--- Saved data entries ---

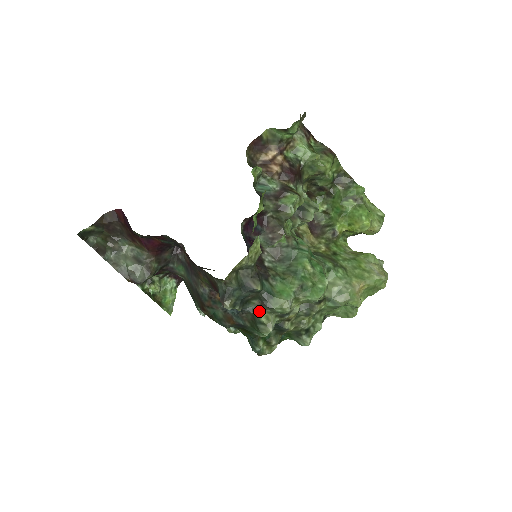
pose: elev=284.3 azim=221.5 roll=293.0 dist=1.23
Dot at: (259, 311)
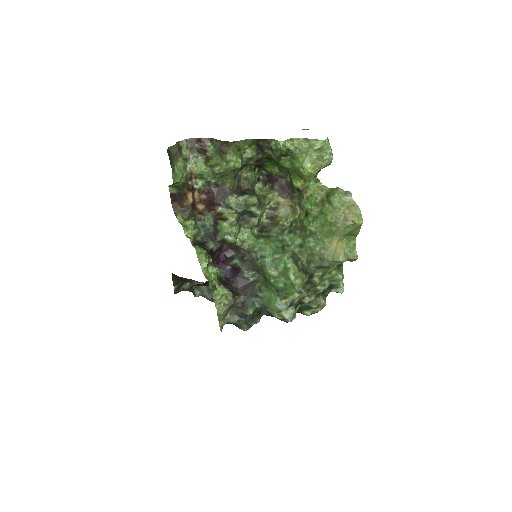
Dot at: (271, 314)
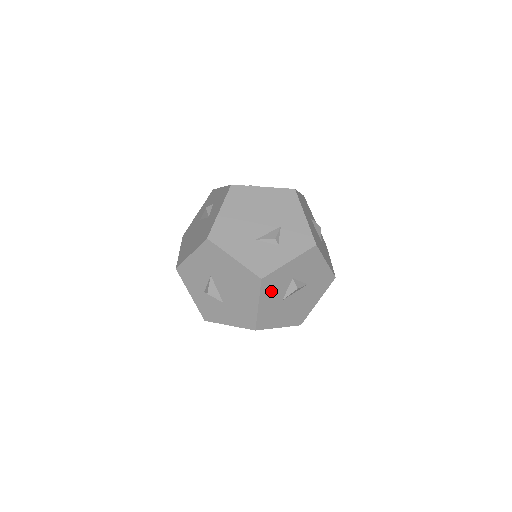
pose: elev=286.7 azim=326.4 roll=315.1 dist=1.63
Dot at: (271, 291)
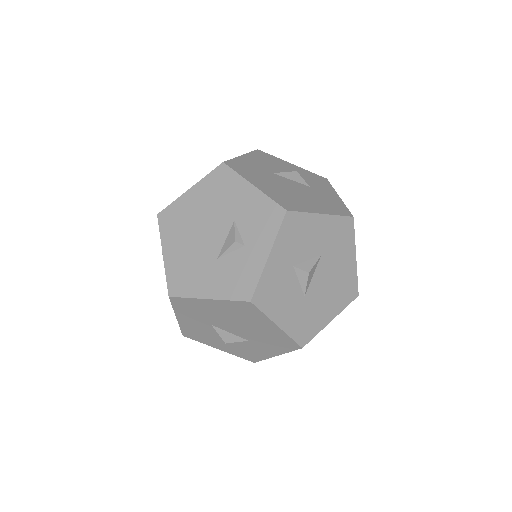
Dot at: (278, 301)
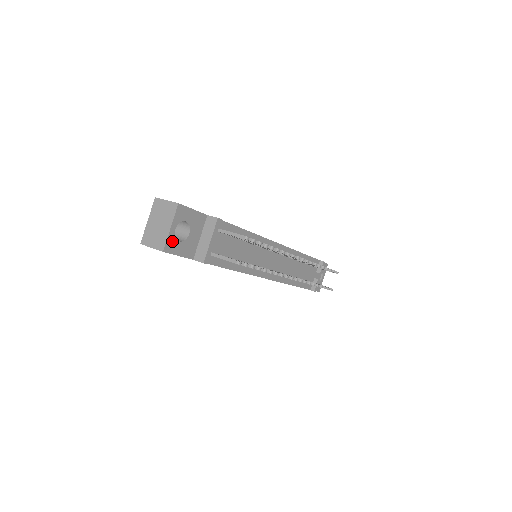
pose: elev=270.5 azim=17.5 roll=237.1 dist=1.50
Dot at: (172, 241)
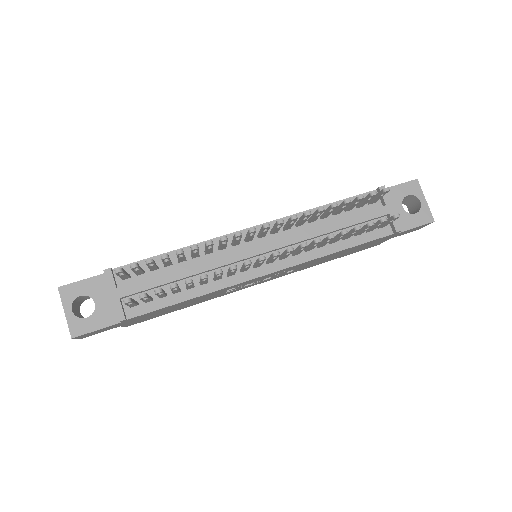
Dot at: (76, 323)
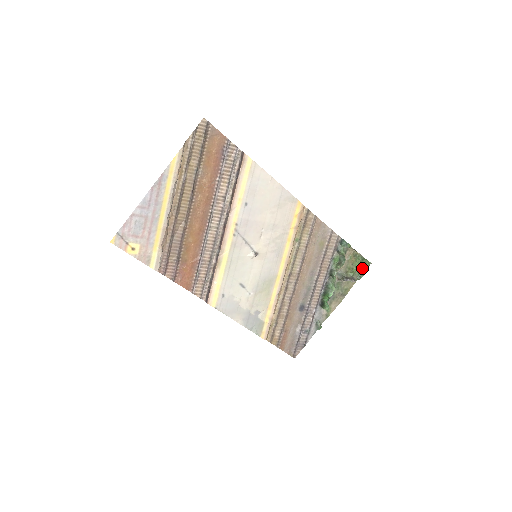
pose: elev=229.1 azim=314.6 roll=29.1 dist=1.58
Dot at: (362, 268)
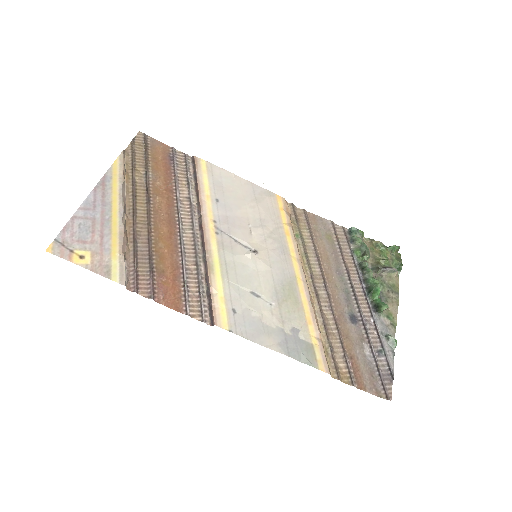
Dot at: (394, 257)
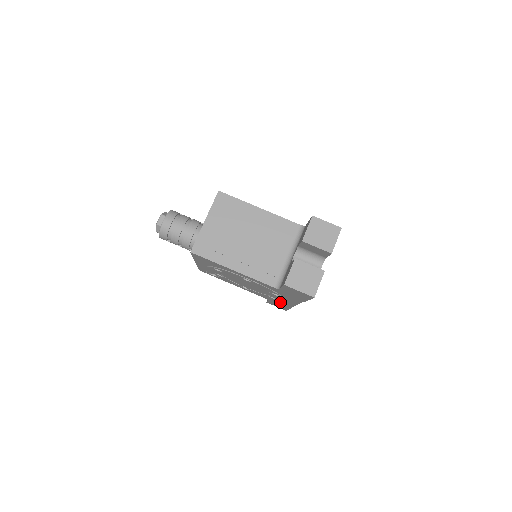
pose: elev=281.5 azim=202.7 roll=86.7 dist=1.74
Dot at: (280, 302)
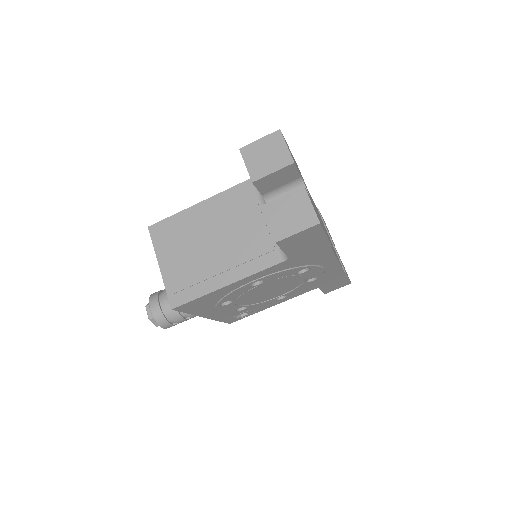
Dot at: (327, 278)
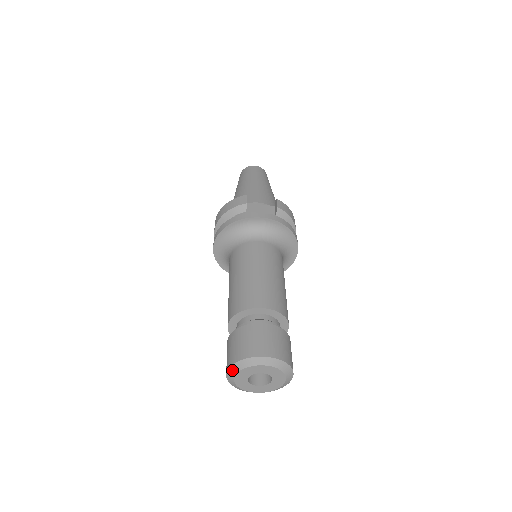
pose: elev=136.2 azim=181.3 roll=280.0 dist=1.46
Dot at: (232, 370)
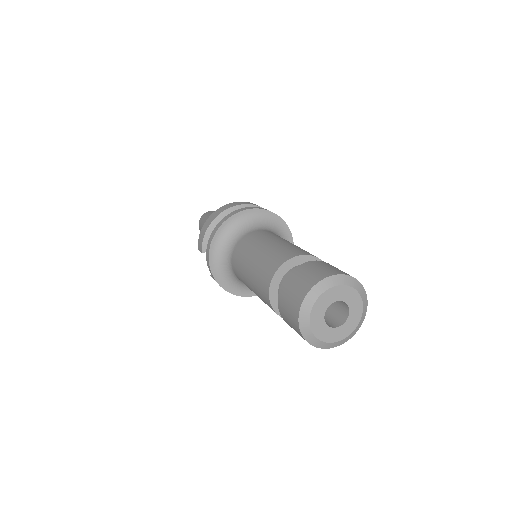
Dot at: (334, 279)
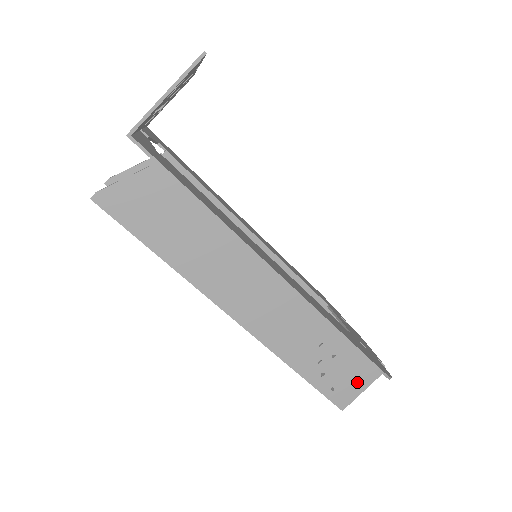
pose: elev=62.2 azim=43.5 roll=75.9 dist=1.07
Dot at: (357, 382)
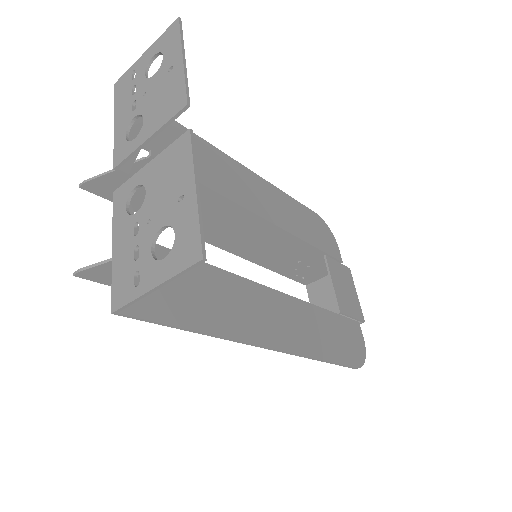
Dot at: occluded
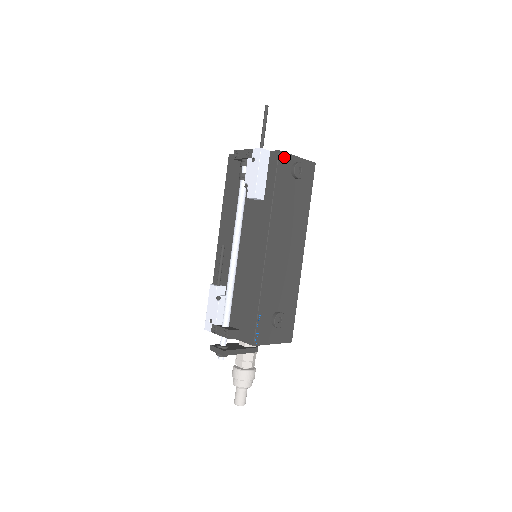
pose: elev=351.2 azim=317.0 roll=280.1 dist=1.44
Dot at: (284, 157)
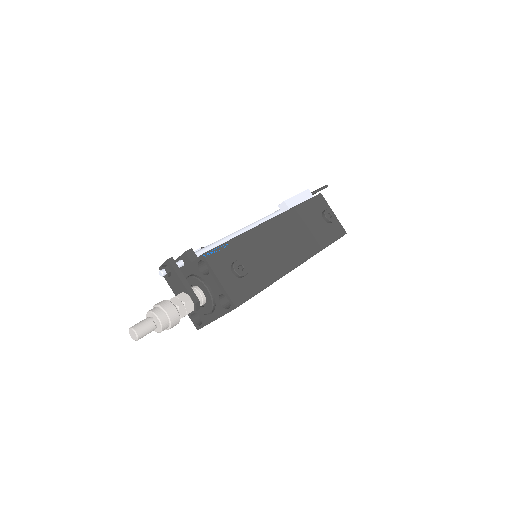
Dot at: (322, 200)
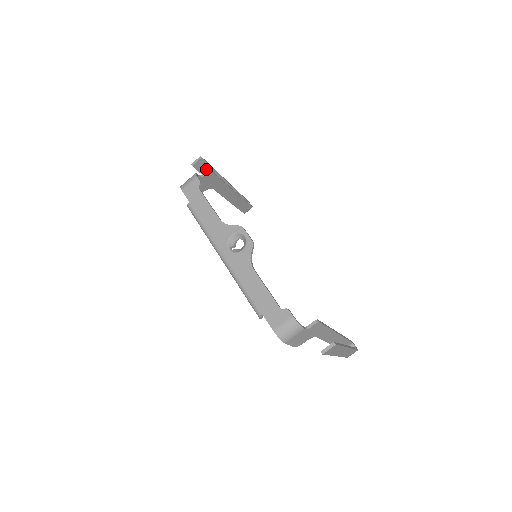
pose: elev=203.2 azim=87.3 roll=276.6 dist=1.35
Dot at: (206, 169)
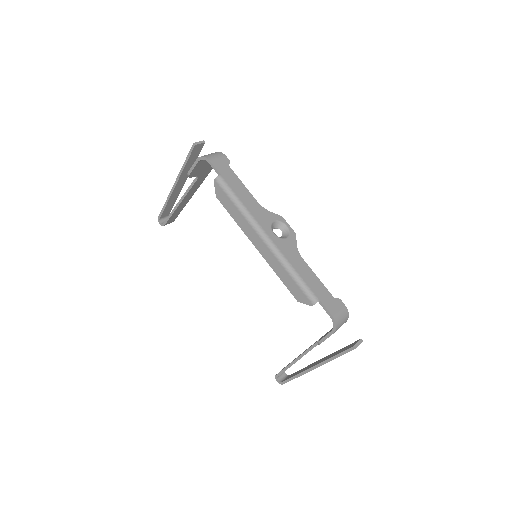
Dot at: (194, 157)
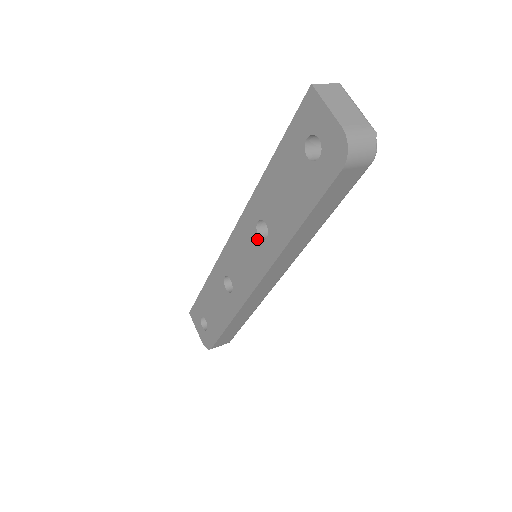
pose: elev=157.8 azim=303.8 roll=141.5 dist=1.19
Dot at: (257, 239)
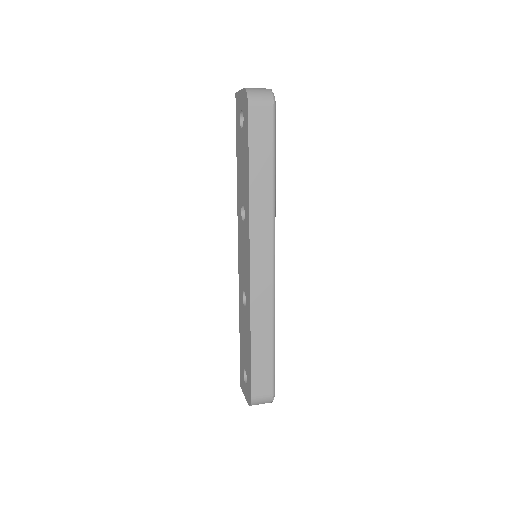
Dot at: (243, 225)
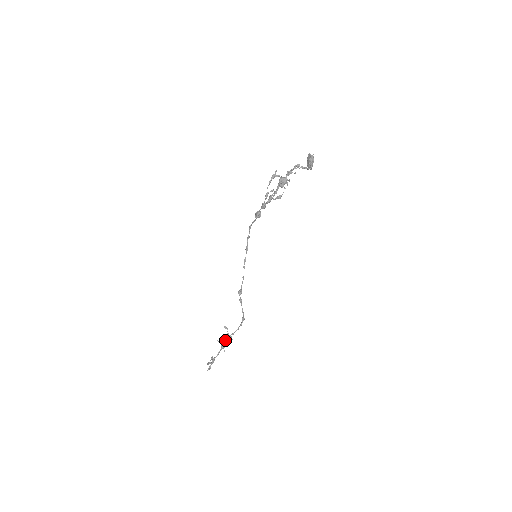
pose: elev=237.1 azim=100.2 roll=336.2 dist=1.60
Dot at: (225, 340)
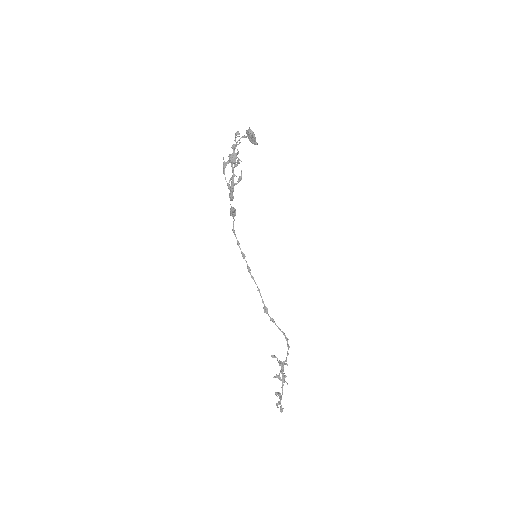
Dot at: occluded
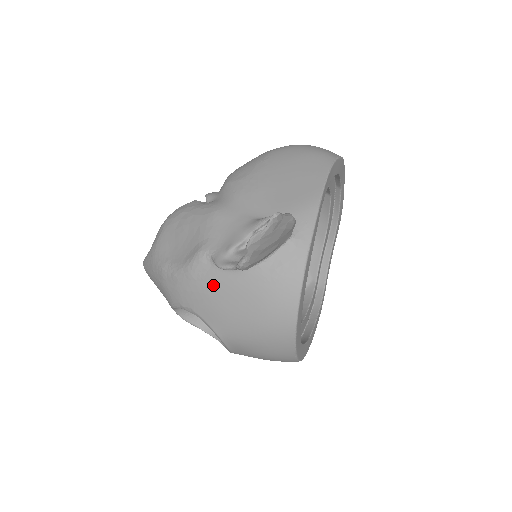
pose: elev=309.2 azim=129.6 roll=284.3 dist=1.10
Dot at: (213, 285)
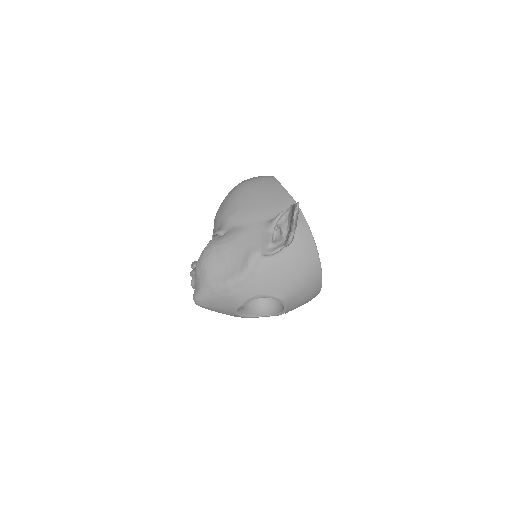
Dot at: (269, 269)
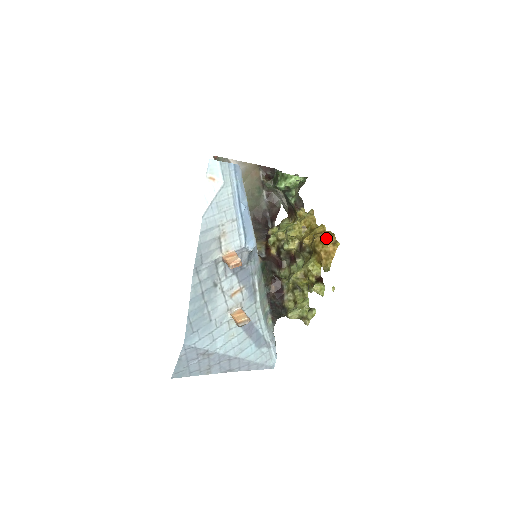
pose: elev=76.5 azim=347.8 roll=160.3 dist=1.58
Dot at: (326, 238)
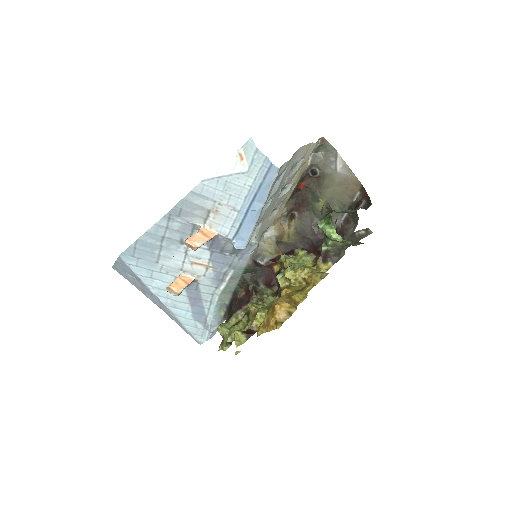
Dot at: (278, 310)
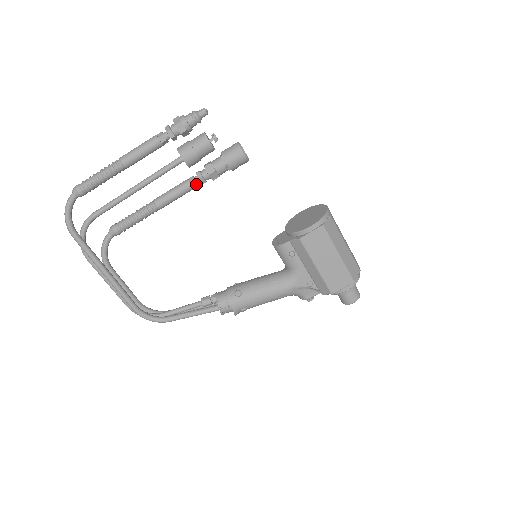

--- Short problem ---
Copy out every line of the records word for word, leaving out the pictures.

--- Expected output ---
pose: elev=284.3 azim=221.5 roll=293.0 dist=1.23
Dot at: (259, 311)
Dot at: (271, 314)
pose: elev=286.7 azim=326.4 roll=315.1 dist=1.63
Dot at: (271, 291)
Dot at: (278, 301)
pose: elev=270.5 azim=17.5 roll=237.1 dist=1.50
Dot at: (172, 241)
Dot at: (76, 323)
pose: elev=229.1 azim=314.6 roll=29.1 dist=1.58
Dot at: (362, 268)
Dot at: (394, 257)
pose: elev=281.5 azim=202.7 roll=86.7 dist=1.74
Dot at: (280, 302)
Dot at: (327, 278)
pose: elev=136.2 azim=181.3 roll=280.0 dist=1.46
Dot at: (232, 370)
Dot at: (334, 279)
pose: elev=62.2 azim=43.5 roll=75.9 dist=1.07
Dot at: (357, 382)
Dot at: occluded
pose: elev=351.2 azim=317.0 roll=280.1 dist=1.44
Dot at: (284, 157)
Dot at: (322, 200)
pose: elev=203.2 azim=87.3 roll=276.6 dist=1.35
Dot at: (206, 169)
Dot at: (194, 157)
pose: elev=157.8 azim=303.8 roll=141.5 dist=1.19
Dot at: (257, 239)
Dot at: (243, 225)
pose: elev=237.1 azim=100.2 roll=336.2 dist=1.60
Dot at: (225, 340)
Dot at: occluded
pose: elev=309.2 azim=129.6 roll=284.3 dist=1.10
Dot at: (213, 285)
Dot at: (269, 269)
pose: elev=76.5 azim=347.8 roll=160.3 dist=1.58
Dot at: (326, 238)
Dot at: (278, 310)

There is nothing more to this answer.